Why is this important?

When providers can effectively treat the “whole-person,” they are setting their patients up for success in their treatment plan.  Addressing SDOH is not only crucial for improving overall health, but also for reducing health disparities that are often rooted in social and economic disadvantages. In short- this will be a game-changer for both providers and their patients.

Security will be Paramount

Patients have spoken, and they want increased security and access around their health data. As digital health continues to gain popularity, there will undoubtedly be increased scrutiny on the protection provided by these companies. Technology companies should be on high alert for security risks and should make sure to keep their audits up to date. Digital health platforms will give patients more control over what data is shared and with whom.

Why is this important?

Data can provide unparalleled insight, but it also carries its own set of risks. Companies operating in the healthcare space know this all too well. By staying vigilant in their data handling policies, companies can ensure their success for years to come. On the flip side, one data breach could be the end of a technology start-up in healthcare.

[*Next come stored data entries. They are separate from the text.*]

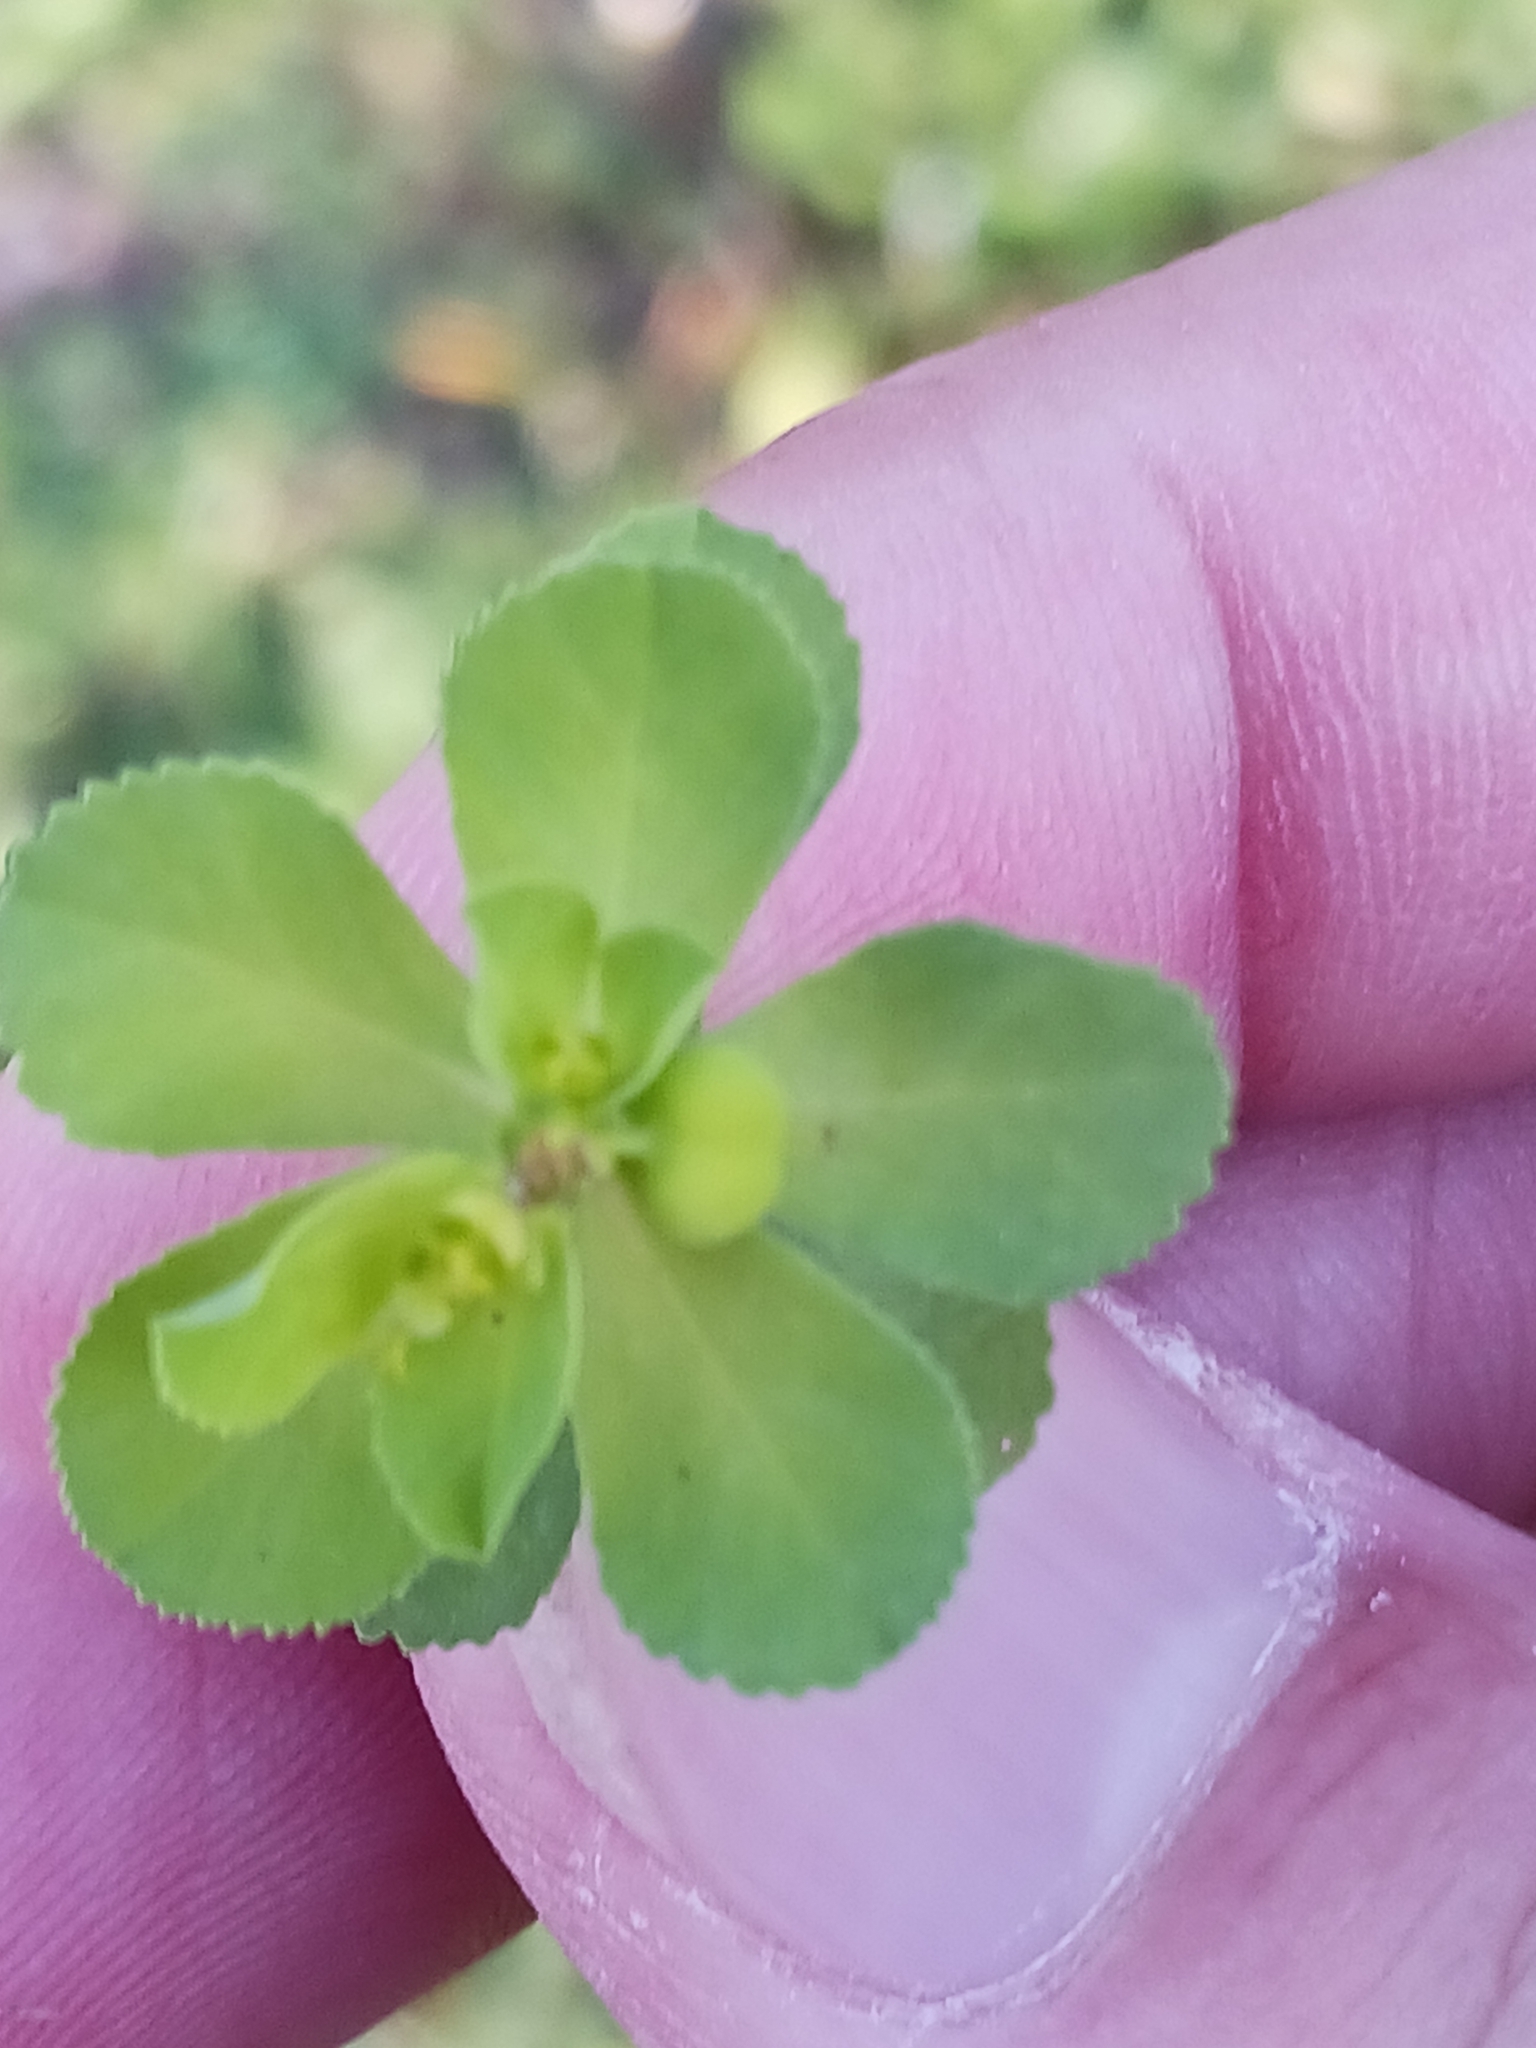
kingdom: Plantae
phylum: Tracheophyta
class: Magnoliopsida
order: Malpighiales
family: Euphorbiaceae
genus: Euphorbia
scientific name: Euphorbia helioscopia
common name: Sun spurge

Reimbursement Codes Will Catch Up

Health Insurance providers both in the government sector and private sector will continue their work expanding codes to reimburse providers for services rendered through telehealth modalities. In 2019 we saw quite a few states pass parity laws and expand telehealth reimbursement laws to include urban areas, where before it was reserved exclusively for rural communities. We expect this to continue into 2020 as popularity and patient demand increase.   Telehealth will no longer be a second choice; it will emerge as a preferred option for care delivery and management.   We fully expect digital health to become a revenue generator for provider organizations and healthcare companies in 2020 through no-show reduction and improved care management.

Why is this important?

In the past, reimbursements were one of the top barriers to the success of digital health programs, with 60% of providers surveyed citing it as the top concern1.  With reimbursement for digital health services, healthcare providers can implement digital health solutions for their patients.

Onward and Upward

As we head into the new decade, one thing is for sure. Technology will continue to become a more significant in healthcare delivery and improve patient experience.  Innovations will change the way we view treatment options and how we engage with our care team.  The digital transformation of healthcare is well underway, and we at iTether Technologies, Inc, are actively engaged in creating what comes next!